Rewrite the lines below, changing every "developed" to "processed" and leaving everything else unchanged.

Start of Task material

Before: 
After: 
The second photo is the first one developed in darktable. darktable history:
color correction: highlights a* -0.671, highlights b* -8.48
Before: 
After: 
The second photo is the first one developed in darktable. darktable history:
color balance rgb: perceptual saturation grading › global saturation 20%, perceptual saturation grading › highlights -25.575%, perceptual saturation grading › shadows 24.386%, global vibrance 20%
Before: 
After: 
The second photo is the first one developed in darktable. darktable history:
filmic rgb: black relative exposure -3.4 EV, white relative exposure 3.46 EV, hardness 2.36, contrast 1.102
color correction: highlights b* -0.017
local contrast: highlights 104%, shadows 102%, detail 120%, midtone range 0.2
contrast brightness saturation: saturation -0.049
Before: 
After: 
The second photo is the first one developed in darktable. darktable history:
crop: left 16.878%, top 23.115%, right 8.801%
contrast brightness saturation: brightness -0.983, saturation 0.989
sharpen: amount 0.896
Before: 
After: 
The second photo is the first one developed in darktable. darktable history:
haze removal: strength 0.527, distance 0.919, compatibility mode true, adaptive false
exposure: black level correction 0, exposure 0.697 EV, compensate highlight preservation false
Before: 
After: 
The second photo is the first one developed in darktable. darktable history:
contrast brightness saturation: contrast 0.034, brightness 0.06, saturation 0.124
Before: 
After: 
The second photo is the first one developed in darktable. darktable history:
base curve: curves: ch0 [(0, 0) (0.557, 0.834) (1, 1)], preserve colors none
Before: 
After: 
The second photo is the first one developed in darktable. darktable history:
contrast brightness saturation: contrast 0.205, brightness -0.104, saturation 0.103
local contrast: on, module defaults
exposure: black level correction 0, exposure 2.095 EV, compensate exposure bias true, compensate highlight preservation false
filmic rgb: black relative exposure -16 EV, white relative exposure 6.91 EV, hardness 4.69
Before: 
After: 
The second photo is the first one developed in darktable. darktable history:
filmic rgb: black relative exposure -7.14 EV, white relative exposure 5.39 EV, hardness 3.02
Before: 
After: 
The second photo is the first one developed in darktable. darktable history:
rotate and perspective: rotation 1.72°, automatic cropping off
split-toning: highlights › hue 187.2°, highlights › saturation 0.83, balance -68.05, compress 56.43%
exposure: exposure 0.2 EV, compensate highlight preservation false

End of Task material

> [Answer to the exercise]
Before: 
After: 
The second photo is the first one processed in darktable. darktable history:
color correction: highlights a* -0.671, highlights b* -8.48
Before: 
After: 
The second photo is the first one processed in darktable. darktable history:
color balance rgb: perceptual saturation grading › global saturation 20%, perceptual saturation grading › highlights -25.575%, perceptual saturation grading › shadows 24.386%, global vibrance 20%
Before: 
After: 
The second photo is the first one processed in darktable. darktable history:
filmic rgb: black relative exposure -3.4 EV, white relative exposure 3.46 EV, hardness 2.36, contrast 1.102
color correction: highlights b* -0.017
local contrast: highlights 104%, shadows 102%, detail 120%, midtone range 0.2
contrast brightness saturation: saturation -0.049
Before: 
After: 
The second photo is the first one processed in darktable. darktable history:
crop: left 16.878%, top 23.115%, right 8.801%
contrast brightness saturation: brightness -0.983, saturation 0.989
sharpen: amount 0.896
Before: 
After: 
The second photo is the first one processed in darktable. darktable history:
haze removal: strength 0.527, distance 0.919, compatibility mode true, adaptive false
exposure: black level correction 0, exposure 0.697 EV, compensate highlight preservation false
Before: 
After: 
The second photo is the first one processed in darktable. darktable history:
contrast brightness saturation: contrast 0.034, brightness 0.06, saturation 0.124
Before: 
After: 
The second photo is the first one processed in darktable. darktable history:
base curve: curves: ch0 [(0, 0) (0.557, 0.834) (1, 1)], preserve colors none
Before: 
After: 
The second photo is the first one processed in darktable. darktable history:
contrast brightness saturation: contrast 0.205, brightness -0.104, saturation 0.103
local contrast: on, module defaults
exposure: black level correction 0, exposure 2.095 EV, compensate exposure bias true, compensate highlight preservation false
filmic rgb: black relative exposure -16 EV, white relative exposure 6.91 EV, hardness 4.69
Before: 
After: 
The second photo is the first one processed in darktable. darktable history:
filmic rgb: black relative exposure -7.14 EV, white relative exposure 5.39 EV, hardness 3.02
Before: 
After: 
The second photo is the first one processed in darktable. darktable history:
rotate and perspective: rotation 1.72°, automatic cropping off
split-toning: highlights › hue 187.2°, highlights › saturation 0.83, balance -68.05, compress 56.43%
exposure: exposure 0.2 EV, compensate highlight preservation false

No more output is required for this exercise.